## [QUOTED TEXT]
— Start —
7 F.3d 228
UNITED STATES of America, Plaintiff-Appellee,
Gregory Albert THOMAS, Defendant-Appellant.
United States Court of Appeals,
Submitted: August 19, 1993.
Decided: September 17, 1993.
NOTICE: Fourth Circuit I.O.P. 36.6 states that citation of unpublished dispositions is disfavored except for establishing res judicata, estoppel, or the law of the case and requires service of copies of cited unpublished dispositions of the Fourth Circuit.
Appeal from the United States District Court for the District of Maryland, at Baltimore.
Gary A. Ticknor, for Appellant.
Richard D. Bennett, United States Attorney, Brent J. Gurney, Assistant United States Attorney, for Appellee.
VACATED AND REMANDED
Before HALL, PHILLIPS, and WILKINS, Circuit Judges.
— End —
## [RAW DATA]
— Start —
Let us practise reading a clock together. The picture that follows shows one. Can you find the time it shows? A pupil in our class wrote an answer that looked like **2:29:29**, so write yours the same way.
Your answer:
— End —
## [EXERCISE TASK 1]
Condense the paragraph in the appeal text that begins "NOTICE: Fourth Circuit I.O.P. 36.6" into a short bulleted list that keeps its main points.
## [EXERCISE TASK 2]
Take the appeal text further, starting right after its last line, which names the panel of circuit judges.

## [RESPONSE 1]
- Fourth Circuit I.O.P. 36.6 disfavors citing unpublished dispositions.
- Exceptions: citing them to establish res judicata, estoppel, or the law of the case.
- Anyone who cites an unpublished Fourth Circuit disposition must serve copies of it.

## [RESPONSE 2]
Gregory Albert Thomas pleaded guilty to distributing in excess of five grams of "crack" cocaine in violation of 21 U.S.C. § 841(a)(1) (1988). At the sentencing hearing, Thomas testified regarding his participation in the underlying conspiracy. The district court found that two of Thomas's coconspirators' drug transactions were foreseeable to Thomas and, therefore, included these in arriving at Thomas's base offense level (thirty). Although Thomas testified on the issue of withdrawal from the conspiracy, the court failed to offer him the opportunity to allocute prior to sentencing. Thomas appeals, contending that this was error and that, upon remand, he should be re-sentenced by a different judge.*
The district court must provide a criminal defendant with the opportunity to address the court directly prior to sentencing. United States v. Miller, 849 F.2d 896 (4th Cir. 1988); Fed. R. Crim. P. 32(a)(1)(C). Failure to do so requires that the sentence be vacated and the case remanded for resentencing. Id. The Government concedes that a remand for allocution is required in this case.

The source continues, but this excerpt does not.